The admirable Michael Fraase, mentioned in this space before, hits the spam target dead on in an article about how he's taken to filtering major ISP's email. Likewise, Adam Curry is wondering if he should just abandon email. ____ ______'s difficulties are documented as well, but he points out, There is no alternative other than to stop using email altogether.
That's the reality of the commercial marketplace. You could be like Lawrence Tribe, legendary defender and analyst of the First Amendment and simply tell people that their mail is heading for /dev/null: Professor Tribe will not be online until at least January 28, 2002. He is taking a break the essence of which is: no more e-mail until the break is over! Understand, please, that this means your message will NOT be forwarded to, or read by, Professor Tribe or by anyone on his behalf. Refreshing!
But could any of the rest of us get away with it? Not likely.

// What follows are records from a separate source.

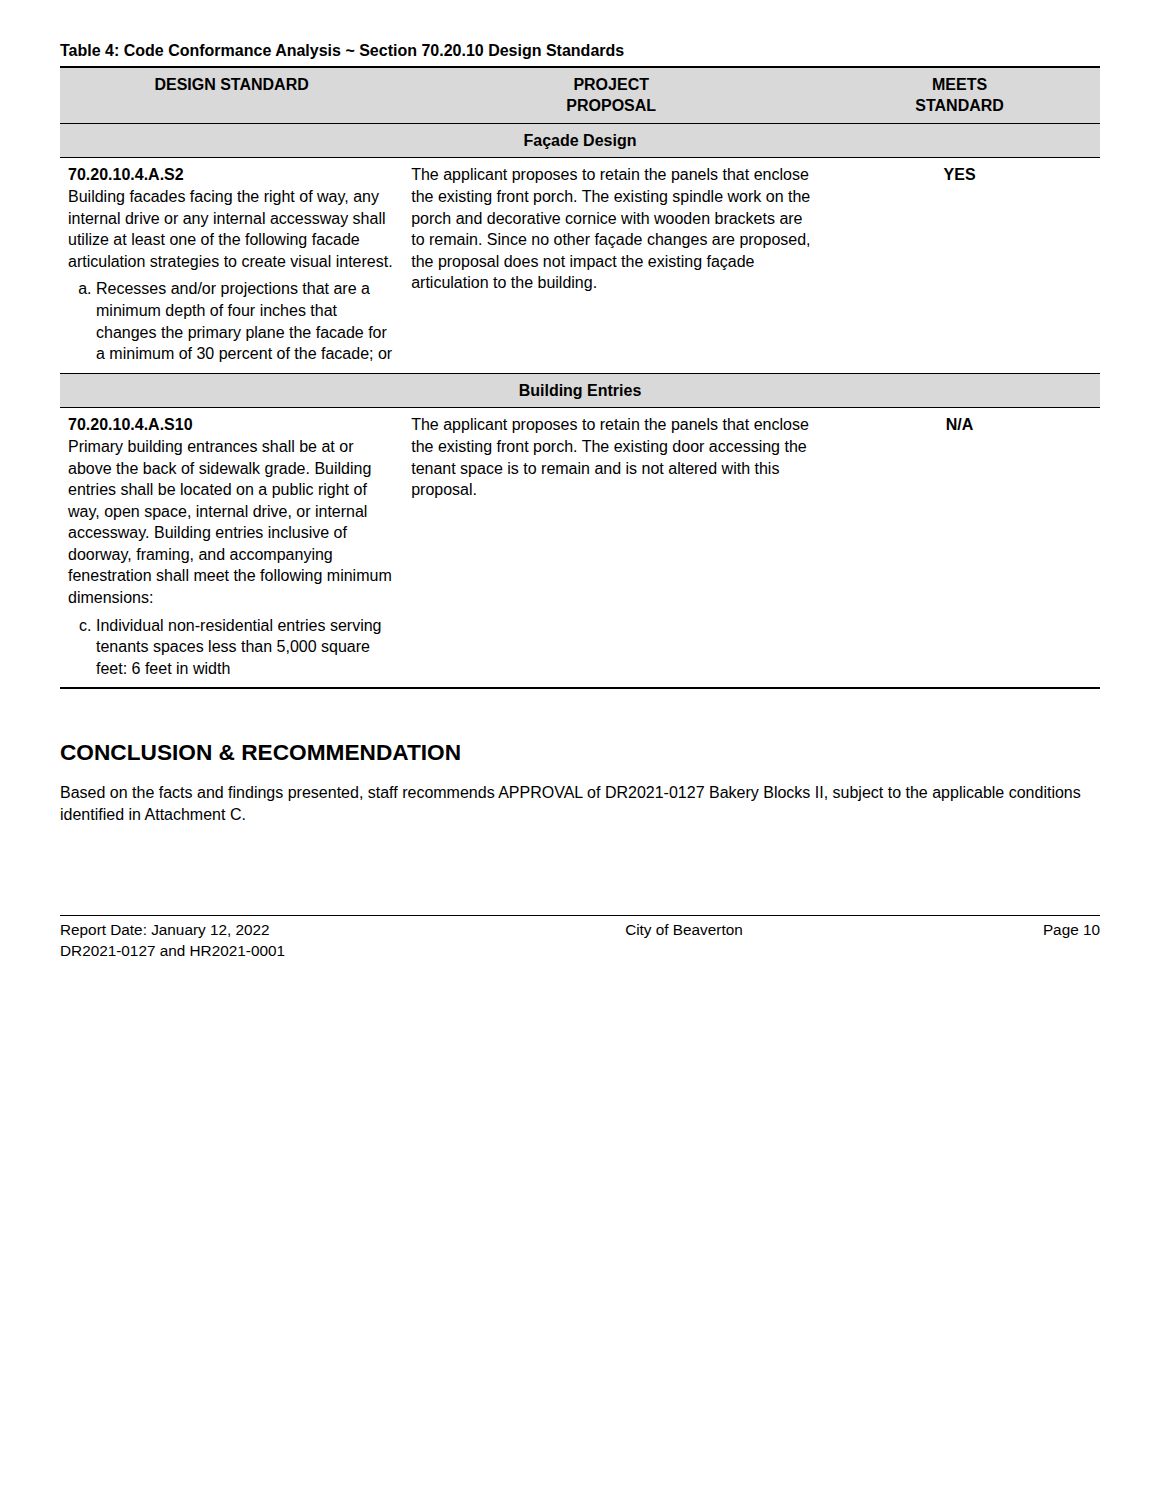Table 4: Code Conformance Analysis ~ Section 70.20.10 Design Standards
| DESIGN STANDARD | PROJECT PROPOSAL | MEETS STANDARD |
| --- | --- | --- |
| Façade Design |
| 70.20.10.4.A.S2 Building facades facing the right of way, any internal drive or any internal accessway shall utilize at least one of the following facade articulation strategies to create visual interest. Recesses and/or projections that are a minimum depth of four inches that changes the primary plane the facade for a minimum of 30 percent of the facade; or | The applicant proposes to retain the panels that enclose the existing front porch. The existing spindle work on the porch and decorative cornice with wooden brackets are to remain. Since no other façade changes are proposed, the proposal does not impact the existing façade articulation to the building. | YES |
| Building Entries |
| 70.20.10.4.A.S10 Primary building entrances shall be at or above the back of sidewalk grade. Building entries shall be located on a public right of way, open space, internal drive, or internal accessway. Building entries inclusive of doorway, framing, and accompanying fenestration shall meet the following minimum dimensions: Individual non-residential entries serving tenants spaces less than 5,000 square feet: 6 feet in width | The applicant proposes to retain the panels that enclose the existing front porch. The existing door accessing the tenant space is to remain and is not altered with this proposal. | N/A |
CONCLUSION & RECOMMENDATION
Based on the facts and findings presented, staff recommends APPROVAL of DR2021-0127 Bakery Blocks II, subject to the applicable conditions identified in Attachment C.
Report Date: January 12, 2022
DR2021-0127 and HR2021-0001
City of Beaverton
Page 10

I like Adam Curry's notion of using existing tools, such as Userland Radio and other software, to create channels of email between known entities. That's what I was getting at the other day in the sense of using whitelists, not blacklists: let me define who I want to hear from, not a list of those who are banned. Some telephone companies offer a whitelist service in which some callers get right through, while others listen to a brief message explaining that unsolicited phone callers should hang up or be in violation of federal law for disobeying the message. As I've been using Entourage over a few weeks, I've gradually increased my whitelist by using the This is Not Junk Mail link on mail Entourage thinks is junk mail and adding mailing list rules, adding folks to my address book, defining individual pieces of email as not junk.
Meanwhile, the group at XNS.org had and has a solution for this problem, but it requires a lot of sign-off by application developers, email users, and mail transfer agent (MTA) builders like sendmail and Exchange. It's not impossible, and it's a beautiful and elegant (and legally binding) solution. Unfortunately, it requires too much buy-in to work across the whole Net. Yet.